Einheitliche Verbandsmanagementsoftware: So geht es weiter
Wie geht es weiter, wenn der Antrag angenommen wird, und was kommt auf Handballer und Vereine zu? Bevor Prozesse effizienter laufen können, wartet auf den DHB und die Landesverbände die große Aufgabe der Daten-Migration von Pässen, Lizenzen oder Hallen in das neue System. „Es wird am Anfang auch ein paar Kinderkrankheiten geben, das ist bei jeder Software-Einführung so und normal“, erklärt Dr. Lange. Auch die Handballer müssen aktiv werden. Um seine Handball-ID freizuschalten, muss sich jeder Handballer in Deutschland einmalig in dem neuen System registrieren. Wer das nicht tut, kann nicht am offiziellen Spielbetrieb teilnehmen. Ein neues System bedeutet immer auch Umstellung: An geübte Prozesse beim Thema Passwesen oder Lizenzen muss man sich erst gewöhnen, die Eingabe der elektronischen Spielprotokolle am Kampfgericht könnte sich leicht ändern.

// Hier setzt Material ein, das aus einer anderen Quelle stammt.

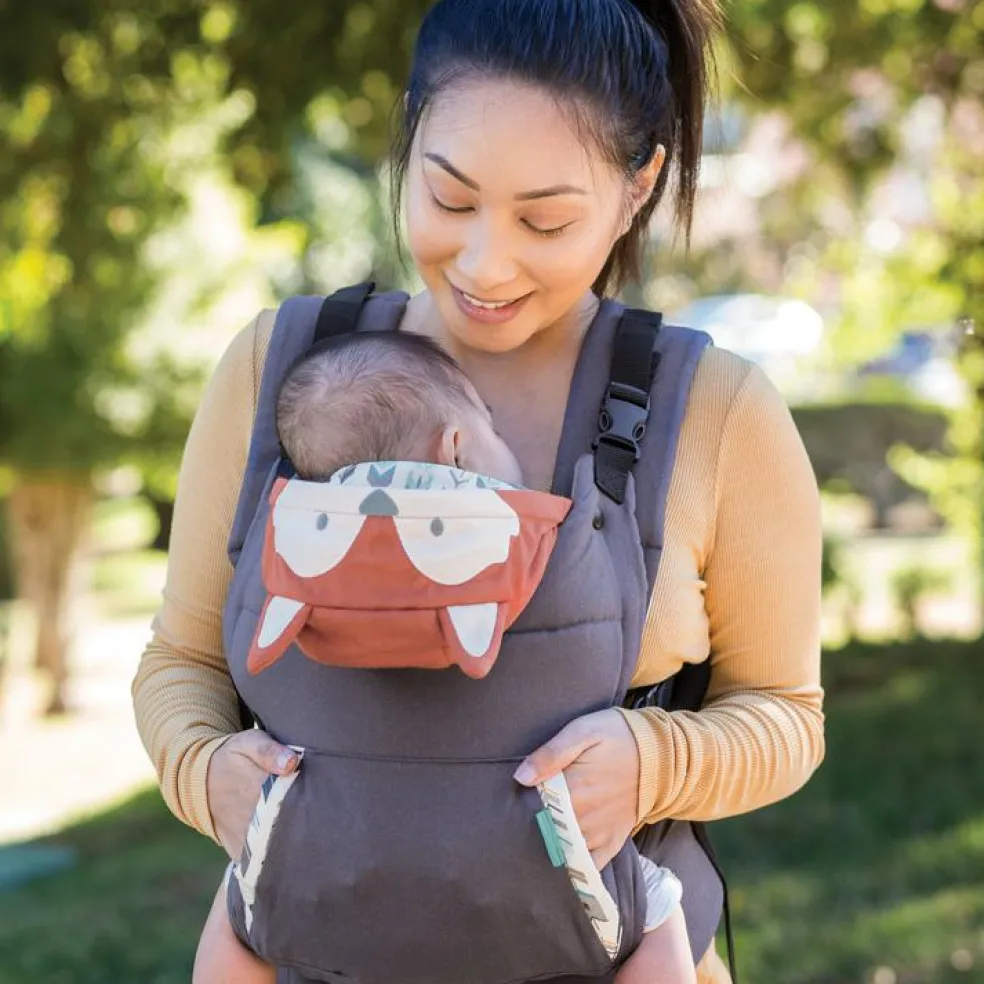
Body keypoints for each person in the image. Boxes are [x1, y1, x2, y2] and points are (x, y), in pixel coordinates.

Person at [132, 1, 825, 982]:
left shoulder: (715, 411)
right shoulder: (281, 372)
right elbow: (179, 663)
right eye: (450, 199)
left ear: (639, 188)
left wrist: (654, 761)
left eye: (545, 219)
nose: (483, 262)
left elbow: (788, 716)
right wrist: (207, 774)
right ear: (408, 139)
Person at [192, 327, 698, 984]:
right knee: (658, 910)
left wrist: (202, 771)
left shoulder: (290, 549)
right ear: (456, 446)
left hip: (316, 866)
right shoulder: (539, 538)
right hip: (539, 875)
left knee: (238, 913)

Doch der DHB und die Landesverbände werden zum einen behutsam vorgehen und zum anderen die Vereine und alle Aktiven hierbei unterstützen. „Wir konzentrieren uns erst einmal auf den Spielbetrieb“, sagt Dr. Lange. „Das ist das Wichtigste, das muss laufen.“ Weitere Module werden dann schrittweise freigeschaltet. Für die Nutzer wird es FAQs und Schulungen geben, DHB und Landesverbände werden auf dem Weg zu einem einheitlich-digitalen Handball-Deutschland auch immer frühzeitig kommunizieren. Es ist der Beginn eines digitaleren Handball-Deutschlands, das auch näher zusammenrückt. Weil es Spielern, Trainern, Schiedsrichtern, Zeitnehmern, Sekretären und Funktionären dabei hilft, tagtäglich den Handball mit Leben zu füllen.